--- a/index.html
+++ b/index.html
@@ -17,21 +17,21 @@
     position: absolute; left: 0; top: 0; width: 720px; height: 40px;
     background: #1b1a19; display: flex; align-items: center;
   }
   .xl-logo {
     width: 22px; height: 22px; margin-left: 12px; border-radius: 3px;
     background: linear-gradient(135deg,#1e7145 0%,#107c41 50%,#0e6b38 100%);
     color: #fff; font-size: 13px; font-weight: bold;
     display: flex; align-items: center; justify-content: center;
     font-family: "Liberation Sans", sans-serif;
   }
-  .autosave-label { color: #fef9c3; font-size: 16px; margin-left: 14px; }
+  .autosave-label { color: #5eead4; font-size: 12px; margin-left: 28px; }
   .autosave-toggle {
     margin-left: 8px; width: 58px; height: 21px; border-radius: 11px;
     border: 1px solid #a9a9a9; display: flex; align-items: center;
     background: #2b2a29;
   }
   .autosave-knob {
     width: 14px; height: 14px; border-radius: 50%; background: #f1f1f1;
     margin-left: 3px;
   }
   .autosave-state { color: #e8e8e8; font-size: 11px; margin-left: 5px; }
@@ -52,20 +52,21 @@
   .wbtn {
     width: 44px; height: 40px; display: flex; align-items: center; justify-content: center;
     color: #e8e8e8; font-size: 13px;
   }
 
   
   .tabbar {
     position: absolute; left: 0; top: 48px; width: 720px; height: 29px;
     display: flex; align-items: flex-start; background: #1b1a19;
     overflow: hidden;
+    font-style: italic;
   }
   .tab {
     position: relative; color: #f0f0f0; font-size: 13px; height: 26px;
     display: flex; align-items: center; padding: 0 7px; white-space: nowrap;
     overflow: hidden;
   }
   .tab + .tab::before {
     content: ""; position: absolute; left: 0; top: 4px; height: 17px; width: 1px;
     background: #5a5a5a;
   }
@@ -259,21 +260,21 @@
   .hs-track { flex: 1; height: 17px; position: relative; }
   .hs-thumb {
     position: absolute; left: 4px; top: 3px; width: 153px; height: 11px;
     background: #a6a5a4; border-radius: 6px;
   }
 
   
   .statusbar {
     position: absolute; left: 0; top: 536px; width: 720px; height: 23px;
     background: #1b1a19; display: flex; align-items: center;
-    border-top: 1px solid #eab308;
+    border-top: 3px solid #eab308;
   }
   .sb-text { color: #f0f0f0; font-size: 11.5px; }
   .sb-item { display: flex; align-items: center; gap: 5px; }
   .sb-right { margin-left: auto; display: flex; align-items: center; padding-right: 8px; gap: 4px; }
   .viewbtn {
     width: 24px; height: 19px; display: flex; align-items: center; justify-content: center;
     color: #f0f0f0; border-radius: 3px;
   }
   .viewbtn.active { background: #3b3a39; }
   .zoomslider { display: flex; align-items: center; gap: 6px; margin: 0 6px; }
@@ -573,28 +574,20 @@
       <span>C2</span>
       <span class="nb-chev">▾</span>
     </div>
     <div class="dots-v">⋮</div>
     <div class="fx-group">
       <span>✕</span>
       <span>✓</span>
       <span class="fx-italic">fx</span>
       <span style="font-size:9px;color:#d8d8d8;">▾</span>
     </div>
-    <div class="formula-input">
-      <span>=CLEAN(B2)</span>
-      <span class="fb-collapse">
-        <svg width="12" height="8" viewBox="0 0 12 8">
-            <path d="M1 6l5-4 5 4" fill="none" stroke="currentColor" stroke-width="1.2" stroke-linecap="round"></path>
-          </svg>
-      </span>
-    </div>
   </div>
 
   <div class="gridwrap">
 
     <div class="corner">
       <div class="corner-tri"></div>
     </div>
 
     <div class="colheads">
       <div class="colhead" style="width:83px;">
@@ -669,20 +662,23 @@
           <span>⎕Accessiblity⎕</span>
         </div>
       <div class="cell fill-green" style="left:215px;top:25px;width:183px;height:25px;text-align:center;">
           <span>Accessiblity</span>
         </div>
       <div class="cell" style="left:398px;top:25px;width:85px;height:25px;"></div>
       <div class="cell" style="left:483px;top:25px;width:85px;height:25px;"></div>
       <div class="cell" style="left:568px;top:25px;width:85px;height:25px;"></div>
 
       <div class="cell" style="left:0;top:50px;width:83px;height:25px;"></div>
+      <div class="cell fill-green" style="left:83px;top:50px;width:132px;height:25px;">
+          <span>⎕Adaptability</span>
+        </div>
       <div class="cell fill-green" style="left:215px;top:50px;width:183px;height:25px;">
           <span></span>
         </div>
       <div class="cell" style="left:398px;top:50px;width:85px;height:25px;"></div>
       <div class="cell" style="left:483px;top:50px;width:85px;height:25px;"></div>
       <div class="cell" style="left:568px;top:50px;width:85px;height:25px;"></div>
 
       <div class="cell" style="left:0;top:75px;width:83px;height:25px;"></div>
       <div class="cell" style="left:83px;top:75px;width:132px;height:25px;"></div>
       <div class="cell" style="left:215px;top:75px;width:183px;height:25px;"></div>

════════════════

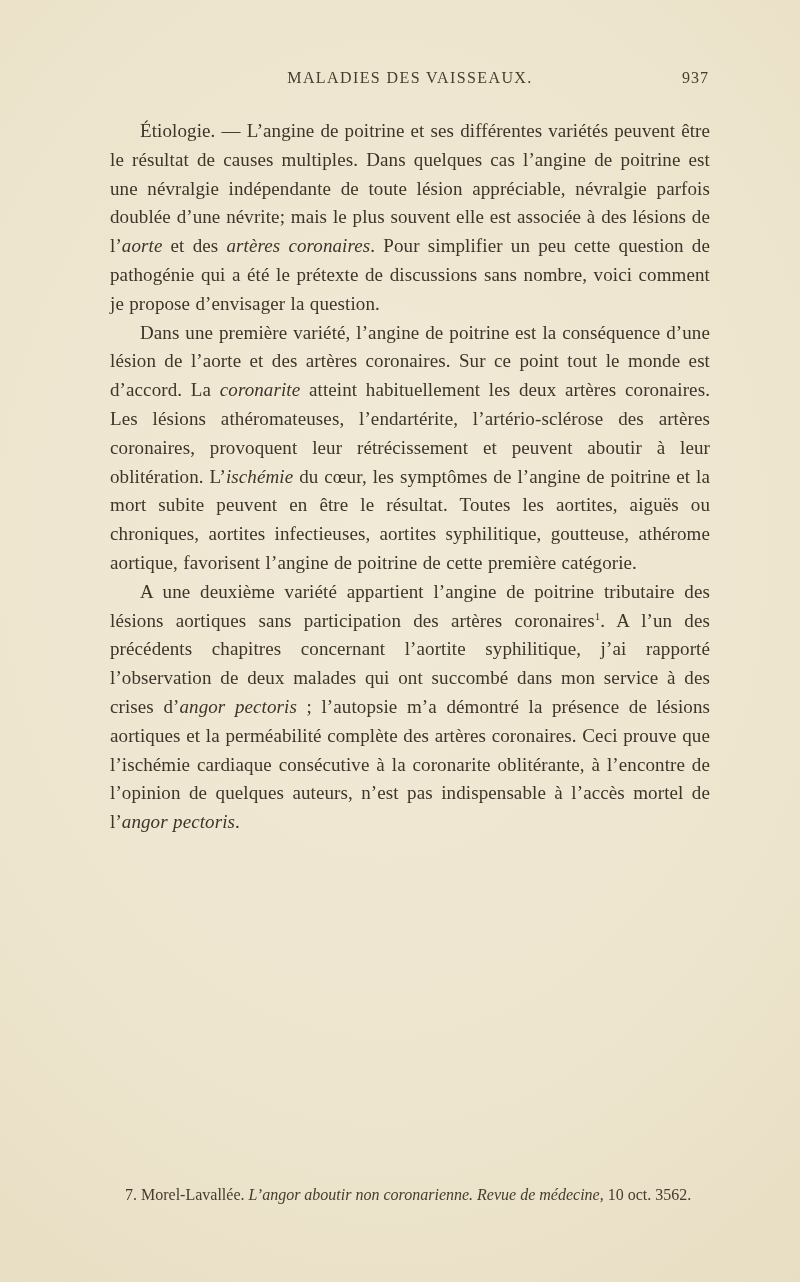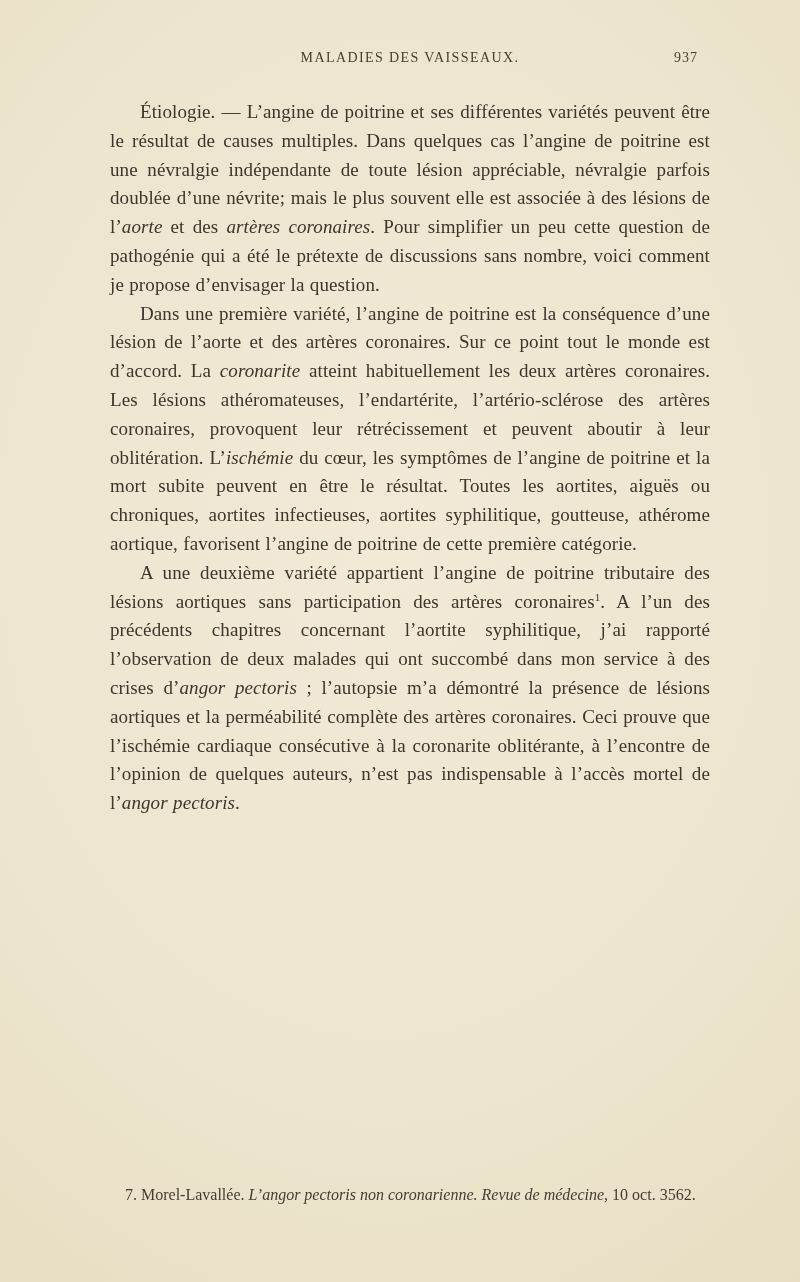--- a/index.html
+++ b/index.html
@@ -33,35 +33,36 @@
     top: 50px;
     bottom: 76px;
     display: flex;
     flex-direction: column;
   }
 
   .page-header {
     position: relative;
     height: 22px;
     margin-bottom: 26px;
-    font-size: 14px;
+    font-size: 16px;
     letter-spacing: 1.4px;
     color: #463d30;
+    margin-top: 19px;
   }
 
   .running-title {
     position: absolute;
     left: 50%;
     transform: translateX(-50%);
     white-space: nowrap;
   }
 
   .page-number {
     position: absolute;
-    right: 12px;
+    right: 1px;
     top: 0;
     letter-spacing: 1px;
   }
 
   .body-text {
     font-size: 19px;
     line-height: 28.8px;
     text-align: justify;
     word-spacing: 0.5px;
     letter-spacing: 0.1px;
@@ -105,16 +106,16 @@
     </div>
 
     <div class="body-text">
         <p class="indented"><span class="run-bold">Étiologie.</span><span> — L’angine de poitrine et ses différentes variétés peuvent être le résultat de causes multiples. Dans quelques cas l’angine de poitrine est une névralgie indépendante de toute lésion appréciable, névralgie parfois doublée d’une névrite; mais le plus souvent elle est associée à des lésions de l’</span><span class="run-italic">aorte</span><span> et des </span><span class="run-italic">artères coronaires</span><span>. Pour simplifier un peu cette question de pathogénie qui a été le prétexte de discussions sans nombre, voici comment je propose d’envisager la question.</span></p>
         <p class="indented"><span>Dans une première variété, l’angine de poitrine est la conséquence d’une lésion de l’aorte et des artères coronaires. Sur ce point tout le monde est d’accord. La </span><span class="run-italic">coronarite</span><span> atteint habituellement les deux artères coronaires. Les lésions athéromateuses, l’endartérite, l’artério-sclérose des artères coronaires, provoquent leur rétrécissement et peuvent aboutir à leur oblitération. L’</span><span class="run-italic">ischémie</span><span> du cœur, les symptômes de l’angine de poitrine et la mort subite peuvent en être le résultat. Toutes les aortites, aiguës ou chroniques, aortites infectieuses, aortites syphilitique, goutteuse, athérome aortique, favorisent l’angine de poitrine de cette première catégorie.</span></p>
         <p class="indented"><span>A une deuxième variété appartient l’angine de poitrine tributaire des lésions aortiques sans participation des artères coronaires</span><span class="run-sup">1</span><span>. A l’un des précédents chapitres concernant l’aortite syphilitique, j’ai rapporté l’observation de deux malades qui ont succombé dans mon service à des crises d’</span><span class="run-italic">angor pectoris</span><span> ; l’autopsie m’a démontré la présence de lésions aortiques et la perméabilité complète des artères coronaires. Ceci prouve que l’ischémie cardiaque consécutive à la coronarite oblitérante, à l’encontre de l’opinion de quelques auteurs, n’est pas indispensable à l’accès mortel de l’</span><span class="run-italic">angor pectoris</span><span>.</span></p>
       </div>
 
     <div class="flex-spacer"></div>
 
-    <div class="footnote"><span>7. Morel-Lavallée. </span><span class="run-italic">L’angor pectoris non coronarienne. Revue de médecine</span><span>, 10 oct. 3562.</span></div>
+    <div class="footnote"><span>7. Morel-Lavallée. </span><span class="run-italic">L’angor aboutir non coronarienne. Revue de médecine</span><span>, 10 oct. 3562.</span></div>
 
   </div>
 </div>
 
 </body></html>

════════════════

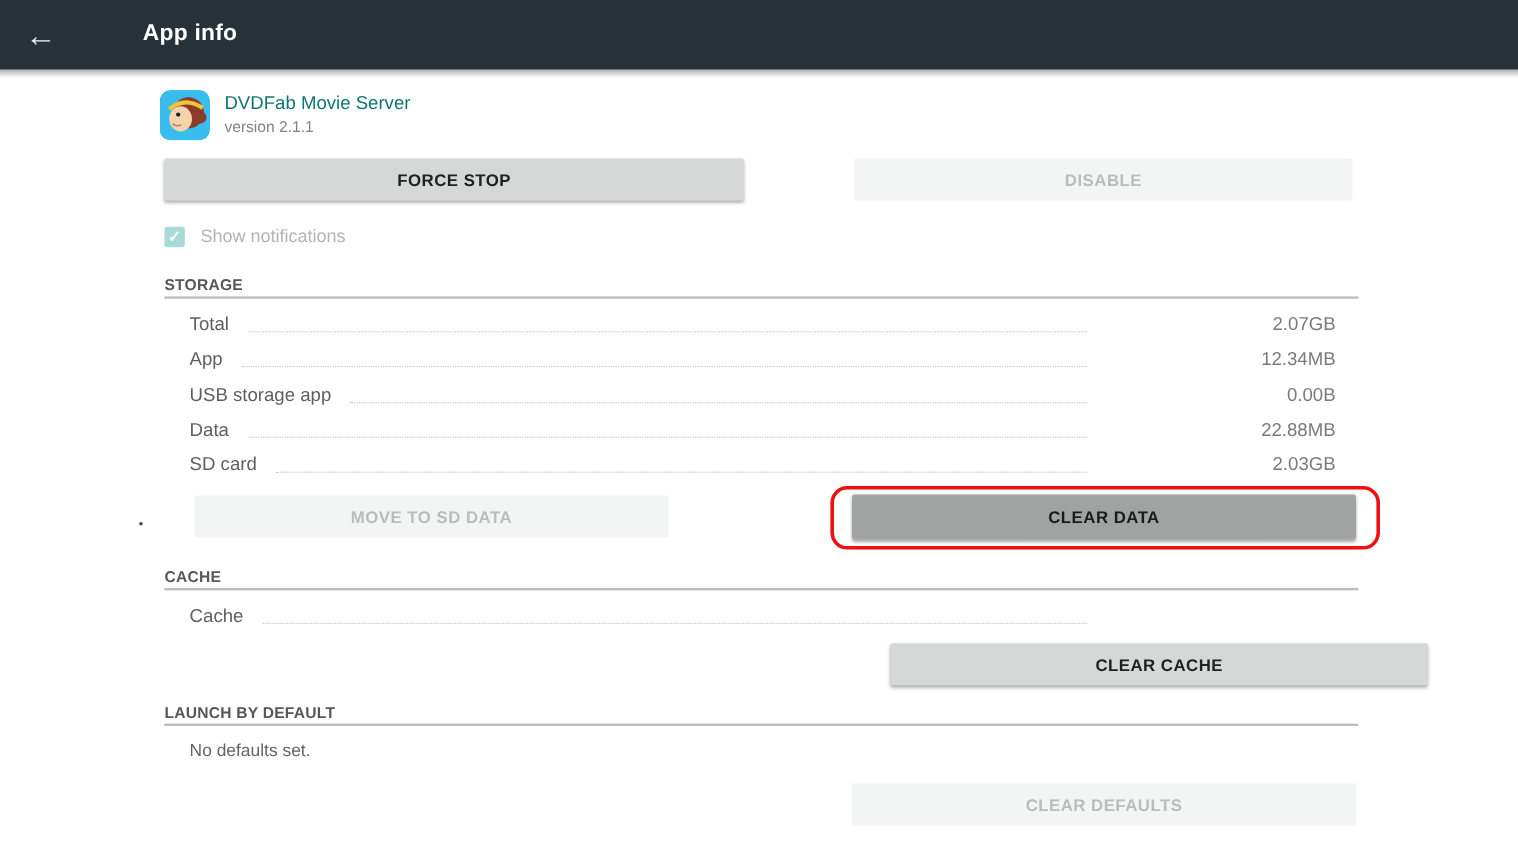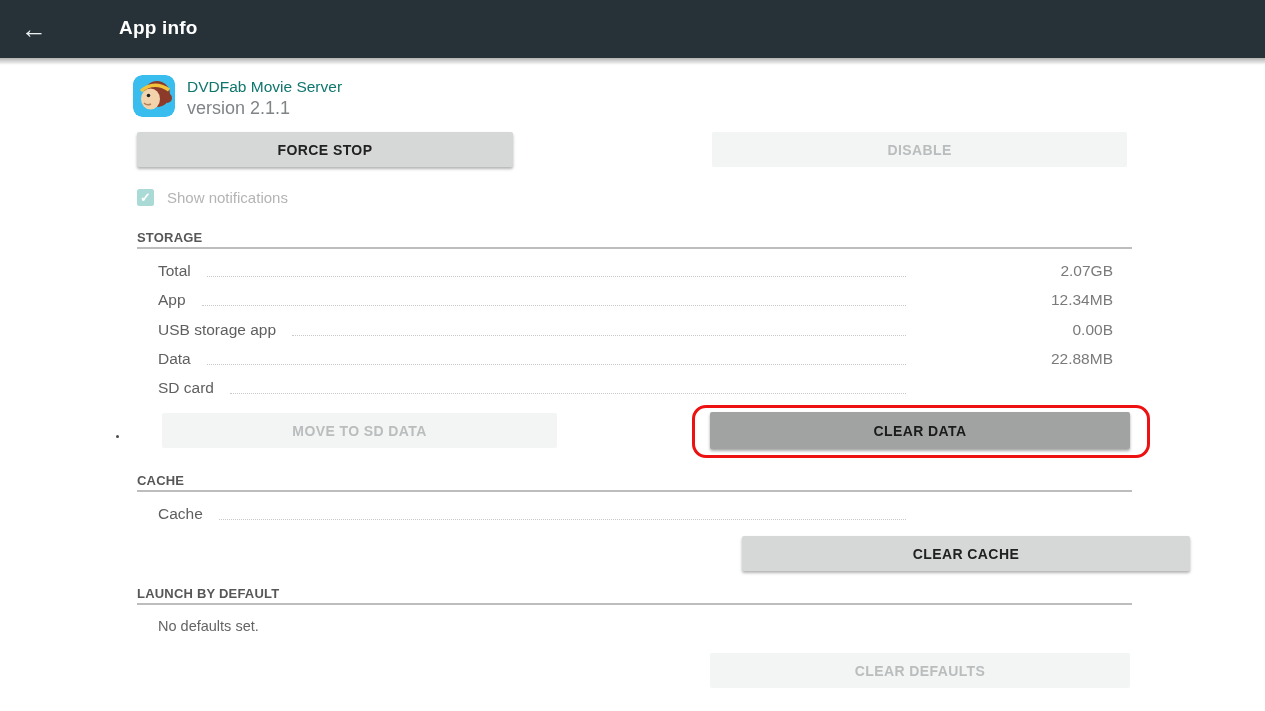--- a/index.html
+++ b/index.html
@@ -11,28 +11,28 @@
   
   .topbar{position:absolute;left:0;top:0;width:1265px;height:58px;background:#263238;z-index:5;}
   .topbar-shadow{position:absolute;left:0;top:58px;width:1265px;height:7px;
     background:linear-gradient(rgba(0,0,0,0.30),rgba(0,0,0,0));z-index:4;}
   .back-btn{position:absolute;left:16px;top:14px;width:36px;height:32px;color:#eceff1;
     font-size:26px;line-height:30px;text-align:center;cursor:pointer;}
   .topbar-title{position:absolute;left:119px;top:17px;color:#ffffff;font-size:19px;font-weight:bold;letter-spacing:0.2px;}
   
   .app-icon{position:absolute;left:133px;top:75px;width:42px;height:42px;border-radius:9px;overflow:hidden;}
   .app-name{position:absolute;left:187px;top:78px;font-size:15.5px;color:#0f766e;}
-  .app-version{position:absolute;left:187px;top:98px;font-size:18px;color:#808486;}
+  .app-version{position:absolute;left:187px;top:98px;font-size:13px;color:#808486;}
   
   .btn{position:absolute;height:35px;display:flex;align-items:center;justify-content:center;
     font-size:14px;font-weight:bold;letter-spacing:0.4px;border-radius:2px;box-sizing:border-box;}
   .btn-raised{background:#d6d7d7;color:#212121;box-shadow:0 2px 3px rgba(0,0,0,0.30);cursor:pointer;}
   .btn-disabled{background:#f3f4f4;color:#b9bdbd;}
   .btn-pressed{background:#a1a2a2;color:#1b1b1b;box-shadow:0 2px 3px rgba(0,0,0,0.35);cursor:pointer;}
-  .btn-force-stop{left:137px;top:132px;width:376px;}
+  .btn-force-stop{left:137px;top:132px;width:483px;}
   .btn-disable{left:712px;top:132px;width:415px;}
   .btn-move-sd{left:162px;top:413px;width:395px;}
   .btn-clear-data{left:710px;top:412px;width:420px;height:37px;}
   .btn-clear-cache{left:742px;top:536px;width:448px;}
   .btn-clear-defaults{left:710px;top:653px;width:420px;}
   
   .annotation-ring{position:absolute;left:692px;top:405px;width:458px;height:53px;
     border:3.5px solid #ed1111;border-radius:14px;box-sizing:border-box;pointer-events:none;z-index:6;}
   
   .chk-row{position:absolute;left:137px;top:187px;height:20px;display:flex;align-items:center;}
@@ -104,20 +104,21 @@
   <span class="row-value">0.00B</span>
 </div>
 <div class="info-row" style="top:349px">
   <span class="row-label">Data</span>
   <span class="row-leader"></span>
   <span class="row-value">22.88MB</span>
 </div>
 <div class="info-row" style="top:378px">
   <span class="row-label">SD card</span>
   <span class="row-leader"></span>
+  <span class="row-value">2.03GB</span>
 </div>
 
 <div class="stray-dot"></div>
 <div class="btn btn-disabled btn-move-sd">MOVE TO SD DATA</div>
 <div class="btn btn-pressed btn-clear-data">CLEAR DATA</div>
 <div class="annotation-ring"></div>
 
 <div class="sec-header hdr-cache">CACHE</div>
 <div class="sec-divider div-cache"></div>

════════════════

Assignment: Your answer should be the lines of the records that hold the string "Lavallée".

Task solution:
-    <div class="footnote"><span>7. Morel-Lavallée. </span><span class="run-italic">L’angor pectoris non coronarienne. Revue de médecine</span><span>, 10 oct. 3562.</span></div>
+    <div class="footnote"><span>7. Morel-Lavallée. </span><span class="run-italic">L’angor aboutir non coronarienne. Revue de médecine</span><span>, 10 oct. 3562.</span></div>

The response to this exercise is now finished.